I apologize for not getting back to posts quicker. As much as I enjoy debating on the internet, it literally costs me hundreds if not thousands of dollars in lost work hours. I am also going to try to keep my posts shorter (if I can help myself).

For Real,

1) Logically I don’t need to account for all of them. If there were an infinite number of prophecies you would be correct, but there is a quite finite number and many, if not most, of them have already occurred. You and Lakewood001 keep on saying that these prophecies are vague. The question however is not vagueness in general (most statements have some degree of vagueness) but vagueness as to the issue at hand. A word might be vague but still significantly narrow the universe of possibilities as to its meaning. I pointed to a prophecy that set forth certain outcomes that would not be easily predictable, and in fact would be counter-intuitive to humans, even at the edge of their vagueness. There might be avenues of argument that might rebut this evidence (or severly weaken it), but just claiming “vagueness” without explaining how that vagueness effects the probability of the evidence in this case is not one of them.
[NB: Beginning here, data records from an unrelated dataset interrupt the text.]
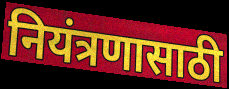
नियंत्रणासाठी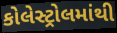
કોલેસ્ટ્રોલમાંથીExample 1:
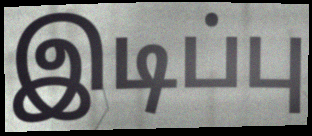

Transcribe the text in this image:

இடிப்பு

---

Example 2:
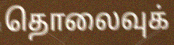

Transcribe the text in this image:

தொலைவுக்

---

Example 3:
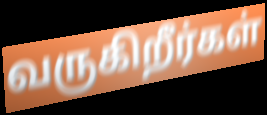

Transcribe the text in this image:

வருகிறீர்கள்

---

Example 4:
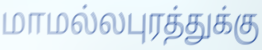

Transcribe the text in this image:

மாமல்லபுரத்துக்கு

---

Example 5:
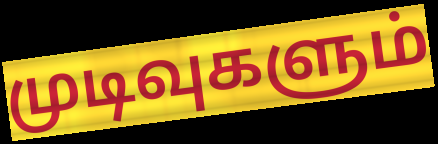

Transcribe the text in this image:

முடிவுகளும்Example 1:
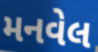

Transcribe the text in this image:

મનવેલ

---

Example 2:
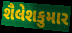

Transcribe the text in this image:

શૈલેશકુમાર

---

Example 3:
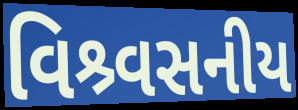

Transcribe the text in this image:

વિશ્ર્વસનીય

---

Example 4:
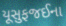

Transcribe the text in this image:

યૂસુફજઈના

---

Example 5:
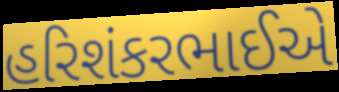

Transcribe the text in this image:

હરિશંકરભાઈએ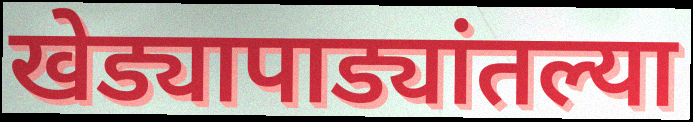
खेड्यापाड्यांतल्याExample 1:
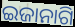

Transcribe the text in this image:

ଇଜାନାଗି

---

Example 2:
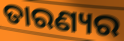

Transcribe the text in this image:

ତାରଣ୍ୟର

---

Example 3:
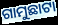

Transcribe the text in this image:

ଗାମୁଛାଟା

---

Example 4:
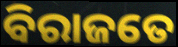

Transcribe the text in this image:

2) I don’t know what you mean by “as you seem to agree yourself.” The para aduma argument is just another piece of evidence that increases the likelihood that the Torah was not written by men. That increase might not be very large, but I only need a preponderance of the evidence, not beyond a reasonable doubt.
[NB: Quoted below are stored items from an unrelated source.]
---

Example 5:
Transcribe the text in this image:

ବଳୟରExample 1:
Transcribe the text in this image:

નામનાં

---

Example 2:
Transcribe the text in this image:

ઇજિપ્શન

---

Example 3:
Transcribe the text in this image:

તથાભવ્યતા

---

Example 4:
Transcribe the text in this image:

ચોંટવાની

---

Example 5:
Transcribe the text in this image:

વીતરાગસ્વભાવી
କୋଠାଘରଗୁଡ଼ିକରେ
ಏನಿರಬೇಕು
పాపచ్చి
3) I don’t think you are understanding my argument. (My knowledge on those 3 religions is very limited so I cannot speak with that much authority on them. Whatever truth claims they have would have to be examined on a case by case basis. I don’t see however how the existence of these religions impacts my argument.) If the Torah was written by men (as biblical critics claim) there was a time when everyone (i.e. the Jewish people) knew that it was written by many men over multiple generations. That they then forgot, or were fooled into thinking that the entire Torah was written down by one man as commanded by G-d (including large segments of which are the actual word of G-d and including a segment of which was actually written down by G-d and spoken aloud to everyone) is unlikely. I don’t know of any analogue to this situation in other religions.